▶ **Yapılacak iş**: Lütfen aşağıdaki satırların tümünü, boş satırları atlayarak numaralı bir liste hâlinde düzenleyin.
----- Çıkarılan satırlar -----
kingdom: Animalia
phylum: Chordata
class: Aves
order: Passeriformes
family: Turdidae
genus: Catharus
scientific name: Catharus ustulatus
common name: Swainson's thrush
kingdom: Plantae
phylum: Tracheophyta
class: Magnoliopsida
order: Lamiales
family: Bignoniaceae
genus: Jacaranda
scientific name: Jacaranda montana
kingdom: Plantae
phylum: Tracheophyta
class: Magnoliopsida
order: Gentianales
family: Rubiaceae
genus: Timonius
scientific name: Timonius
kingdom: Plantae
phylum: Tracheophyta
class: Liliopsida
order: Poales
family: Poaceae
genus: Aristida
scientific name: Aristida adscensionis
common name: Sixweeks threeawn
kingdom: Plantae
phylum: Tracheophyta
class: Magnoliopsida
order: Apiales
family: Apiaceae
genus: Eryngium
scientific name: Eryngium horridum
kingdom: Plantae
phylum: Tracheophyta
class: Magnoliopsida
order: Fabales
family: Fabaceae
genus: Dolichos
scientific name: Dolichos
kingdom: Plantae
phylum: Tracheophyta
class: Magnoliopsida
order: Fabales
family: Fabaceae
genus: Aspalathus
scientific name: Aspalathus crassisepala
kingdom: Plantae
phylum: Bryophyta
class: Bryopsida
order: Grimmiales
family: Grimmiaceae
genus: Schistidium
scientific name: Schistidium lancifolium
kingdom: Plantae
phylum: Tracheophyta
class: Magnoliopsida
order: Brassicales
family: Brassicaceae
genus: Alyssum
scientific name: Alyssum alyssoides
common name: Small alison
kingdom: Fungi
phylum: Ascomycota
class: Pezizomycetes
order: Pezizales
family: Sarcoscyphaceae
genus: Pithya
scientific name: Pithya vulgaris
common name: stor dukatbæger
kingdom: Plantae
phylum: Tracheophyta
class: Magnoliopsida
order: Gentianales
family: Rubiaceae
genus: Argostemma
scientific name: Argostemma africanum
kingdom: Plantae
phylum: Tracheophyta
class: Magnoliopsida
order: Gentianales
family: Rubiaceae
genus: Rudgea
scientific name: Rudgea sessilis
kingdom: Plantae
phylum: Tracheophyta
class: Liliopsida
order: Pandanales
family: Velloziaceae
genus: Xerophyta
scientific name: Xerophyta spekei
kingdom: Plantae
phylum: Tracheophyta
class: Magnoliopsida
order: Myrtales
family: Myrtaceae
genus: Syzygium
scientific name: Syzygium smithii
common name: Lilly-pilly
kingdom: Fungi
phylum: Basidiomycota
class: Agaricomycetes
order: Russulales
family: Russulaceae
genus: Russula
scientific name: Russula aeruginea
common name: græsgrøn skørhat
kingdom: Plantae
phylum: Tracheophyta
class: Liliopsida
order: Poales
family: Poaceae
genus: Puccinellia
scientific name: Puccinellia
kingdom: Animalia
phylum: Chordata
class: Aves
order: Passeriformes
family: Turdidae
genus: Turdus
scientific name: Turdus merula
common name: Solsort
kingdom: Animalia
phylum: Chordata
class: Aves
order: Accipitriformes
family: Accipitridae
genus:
-----
▶ **Görevin çözümü**:
1. kingdom: Animalia
2. phylum: Chordata
3. class: Aves
4. order: Passeriformes
5. family: Turdidae
6. genus: Catharus
7. scientific name: Catharus ustulatus
8. common name: Swainson's thrush
9. kingdom: Plantae
10. phylum: Tracheophyta
11. class: Magnoliopsida
12. order: Lamiales
13. family: Bignoniaceae
14. genus: Jacaranda
15. scientific name: Jacaranda montana
16. kingdom: Plantae
17. phylum: Tracheophyta
18. class: Magnoliopsida
19. order: Gentianales
20. family: Rubiaceae
21. genus: Timonius
22. scientific name: Timonius
23. kingdom: Plantae
24. phylum: Tracheophyta
25. class: Liliopsida
26. order: Poales
27. family: Poaceae
28. genus: Aristida
29. scientific name: Aristida adscensionis
30. common name: Sixweeks threeawn
31. kingdom: Plantae
32. phylum: Tracheophyta
33. class: Magnoliopsida
34. order: Apiales
35. family: Apiaceae
36. genus: Eryngium
37. scientific name: Eryngium horridum
38. kingdom: Plantae
39. phylum: Tracheophyta
40. class: Magnoliopsida
41. order: Fabales
42. family: Fabaceae
43. genus: Dolichos
44. scientific name: Dolichos
45. kingdom: Plantae
46. phylum: Tracheophyta
47. class: Magnoliopsida
48. order: Fabales
49. family: Fabaceae
50. genus: Aspalathus
51. scientific name: Aspalathus crassisepala
52. kingdom: Plantae
53. phylum: Bryophyta
54. class: Bryopsida
55. order: Grimmiales
56. family: Grimmiaceae
57. genus: Schistidium
58. scientific name: Schistidium lancifolium
59. kingdom: Plantae
60. phylum: Tracheophyta
61. class: Magnoliopsida
62. order: Brassicales
63. family: Brassicaceae
64. genus: Alyssum
65. scientific name: Alyssum alyssoides
66. common name: Small alison
67. kingdom: Fungi
68. phylum: Ascomycota
69. class: Pezizomycetes
70. order: Pezizales
71. family: Sarcoscyphaceae
72. genus: Pithya
73. scientific name: Pithya vulgaris
74. common name: stor dukatbæger
75. kingdom: Plantae
76. phylum: Tracheophyta
77. class: Magnoliopsida
78. order: Gentianales
79. family: Rubiaceae
80. genus: Argostemma
81. scientific name: Argostemma africanum
82. kingdom: Plantae
83. phylum: Tracheophyta
84. class: Magnoliopsida
85. order: Gentianales
86. family: Rubiaceae
87. genus: Rudgea
88. scientific name: Rudgea sessilis
89. kingdom: Plantae
90. phylum: Tracheophyta
91. class: Liliopsida
92. order: Pandanales
93. family: Velloziaceae
94. genus: Xerophyta
95. scientific name: Xerophyta spekei
96. kingdom: Plantae
97. phylum: Tracheophyta
98. class: Magnoliopsida
99. order: Myrtales
100. family: Myrtaceae
101. genus: Syzygium
102. scientific name: Syzygium smithii
103. common name: Lilly-pilly
104. kingdom: Fungi
105. phylum: Basidiomycota
106. class: Agaricomycetes
107. order: Russulales
108. family: Russulaceae
109. genus: Russula
110. scientific name: Russula aeruginea
111. common name: græsgrøn skørhat
112. kingdom: Plantae
113. phylum: Tracheophyta
114. class: Liliopsida
115. order: Poales
116. family: Poaceae
117. genus: Puccinellia
118. scientific name: Puccinellia
119. kingdom: Animalia
120. phylum: Chordata
121. class: Aves
122. order: Passeriformes
123. family: Turdidae
124. genus: Turdus
125. scientific name: Turdus merula
126. common name: Solsort
127. kingdom: Animalia
128. phylum: Chordata
129. class: Aves
130. order: Accipitriformes
131. family: Accipitridae
132. genus:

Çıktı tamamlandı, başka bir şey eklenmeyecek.